Prosedur estetika baru itu menggunakan lemak dari donor yang sudah meninggal semakin populer di kalangan eksekutif kaya yang mencari perbaikan tubuh secara halus tanpa operasi, anestesi umum, atau masa pemulihan yang lama.

Produknya, disebut alloClaediadopsi oleh semakin banyak ahli bedah plastik di Amerika Serikat dan dipasarkan sebagai alternatif invasif minimal dibandingkan implan tradisional atau transfer lemak yang dilakukan klien sendiri.

Dikembangkan oleh Tiger Aesthetics, alloClae menggunakan lemak murni yang dikumpulkan dari mendiang donor bermaksud tubuhnya untuk keperluan medis. Lemak tersebut dipilih, diproses, dan disuntikkan secara ketat sebagai pengisi tubuh, terutama untuk membentuk payudara, pinggul, bahu, dan dada. Tidak seperti prosedur konvensional, alloClae dapat diberikan dengan anestesi lokal, sehingga pasien dapat kembali bekerja pada hari yang sama.

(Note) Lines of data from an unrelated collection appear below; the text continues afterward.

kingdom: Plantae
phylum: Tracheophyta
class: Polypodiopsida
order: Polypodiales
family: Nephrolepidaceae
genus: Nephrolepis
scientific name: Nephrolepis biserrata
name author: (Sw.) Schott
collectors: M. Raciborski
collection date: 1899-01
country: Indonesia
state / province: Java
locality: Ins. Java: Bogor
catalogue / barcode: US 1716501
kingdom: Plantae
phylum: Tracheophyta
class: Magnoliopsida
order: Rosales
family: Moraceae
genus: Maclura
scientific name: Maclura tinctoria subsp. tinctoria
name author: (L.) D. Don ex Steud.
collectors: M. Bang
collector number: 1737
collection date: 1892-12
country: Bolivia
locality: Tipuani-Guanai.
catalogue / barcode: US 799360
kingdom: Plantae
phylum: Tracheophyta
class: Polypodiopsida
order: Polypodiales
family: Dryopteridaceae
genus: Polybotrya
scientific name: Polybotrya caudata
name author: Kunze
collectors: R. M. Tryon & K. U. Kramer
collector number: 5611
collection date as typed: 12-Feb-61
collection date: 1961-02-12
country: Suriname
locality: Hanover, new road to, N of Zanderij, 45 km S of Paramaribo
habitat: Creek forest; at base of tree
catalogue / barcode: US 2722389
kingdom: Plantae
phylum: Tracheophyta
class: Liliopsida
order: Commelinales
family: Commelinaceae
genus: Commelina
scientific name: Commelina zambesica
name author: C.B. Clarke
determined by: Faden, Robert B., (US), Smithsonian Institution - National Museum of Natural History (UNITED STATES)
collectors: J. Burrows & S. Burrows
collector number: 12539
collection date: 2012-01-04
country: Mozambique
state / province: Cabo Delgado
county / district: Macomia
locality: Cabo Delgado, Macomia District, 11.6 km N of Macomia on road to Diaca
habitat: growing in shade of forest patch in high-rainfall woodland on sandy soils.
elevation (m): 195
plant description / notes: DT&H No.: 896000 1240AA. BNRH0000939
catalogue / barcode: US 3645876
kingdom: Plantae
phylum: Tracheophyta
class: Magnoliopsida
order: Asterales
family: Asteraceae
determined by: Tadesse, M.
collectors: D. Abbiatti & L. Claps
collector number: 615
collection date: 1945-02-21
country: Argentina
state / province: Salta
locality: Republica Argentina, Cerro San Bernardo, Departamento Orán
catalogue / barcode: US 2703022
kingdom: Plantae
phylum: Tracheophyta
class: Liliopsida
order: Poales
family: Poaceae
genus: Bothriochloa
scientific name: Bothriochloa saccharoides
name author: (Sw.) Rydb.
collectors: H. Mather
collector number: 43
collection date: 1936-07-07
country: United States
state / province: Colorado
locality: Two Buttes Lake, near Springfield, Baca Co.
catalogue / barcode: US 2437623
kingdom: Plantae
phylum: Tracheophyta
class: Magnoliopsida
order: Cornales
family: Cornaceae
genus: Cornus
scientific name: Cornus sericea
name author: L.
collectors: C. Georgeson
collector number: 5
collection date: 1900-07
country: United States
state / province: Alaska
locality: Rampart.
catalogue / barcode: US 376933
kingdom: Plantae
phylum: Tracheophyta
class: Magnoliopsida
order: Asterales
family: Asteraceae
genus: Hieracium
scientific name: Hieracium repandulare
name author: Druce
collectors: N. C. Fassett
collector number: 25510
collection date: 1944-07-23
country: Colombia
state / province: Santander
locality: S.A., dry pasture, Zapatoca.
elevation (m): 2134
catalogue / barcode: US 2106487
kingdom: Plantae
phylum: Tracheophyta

Ahli bedah plastik di New York dan California melaporkan permintaan yang kuat dari para profesional korporat yang ingin memperbaiki penampilan mereka tanpa mengganggu jadwal Anda sibuk. Beberapa pasien bahkan membuat janji di pagi hari dan segera berpartisipasi dalam pertemuan setelahnya.

Sachin Sridharaniseorang ahli bedah plastik di New York yang berpartisipasi dalam uji klinis alloClae, mengatakan dia telah melakukan lebih dari 50 prosedur dengan produk tersebut, dengan beberapa pasien menerima panggilan kerja selama perawatan. “Orang-orang memang begitu membayar untuk kenyamanan“, katanya Orang Dalam Bisnis.

Peningkatan permintaan ini sebagian didorong oleh meluasnya penggunaan obat penurun berat badan seperti Ozempic, yang dapat menurunkan berat badan menyebabkan hilangnya volume di area seperti pinggul, bokong, dan payudara.

Tiger Aesthetics mulai menawarkan alloClae kepada sekelompok dokter terpilih pada akhir tahun 2024 dan berencana untuk memperluas jangkauannya ke khalayak yang lebih luas pada tahun 2026. Perusahaan mengatakan pasokan saat ini terbatas karena produksi tergantung pada jaringan manusia yang disumbangkanyang menghasilkan daftar tunggu dan kekurangan. Harganya sangat bervariasi, dari sekitar $10.000 hingga $100.000, tergantung pada volume yang digunakan, dengan beberapa pasien menerima ratusan sentimeter kubik bahan pengisi.

Produk ini diatur oleh Badan Pengawas Obat dan Makanan AS (FDA) dengan klasifikasi yang berbeda dari implan atau obat suntik. Meskipun ada produk serupa yang berbahan dasar lemak sumbangan, alloClae menonjol karena volume besar yang digunakan dan tidak disarankan untuk facial.

Para ahli memperingatkan bahwa hasil jangka panjang belum sepenuhnya diketahui. Meskipun hasil awal tampak menjanjikan, data selain tindak lanjut jangka pendek masih terbatas. Namun, minat terhadap produk ini terus meningkat, seiring dengan semakin banyaknya pasien yang menanyakan nama produk tersebut.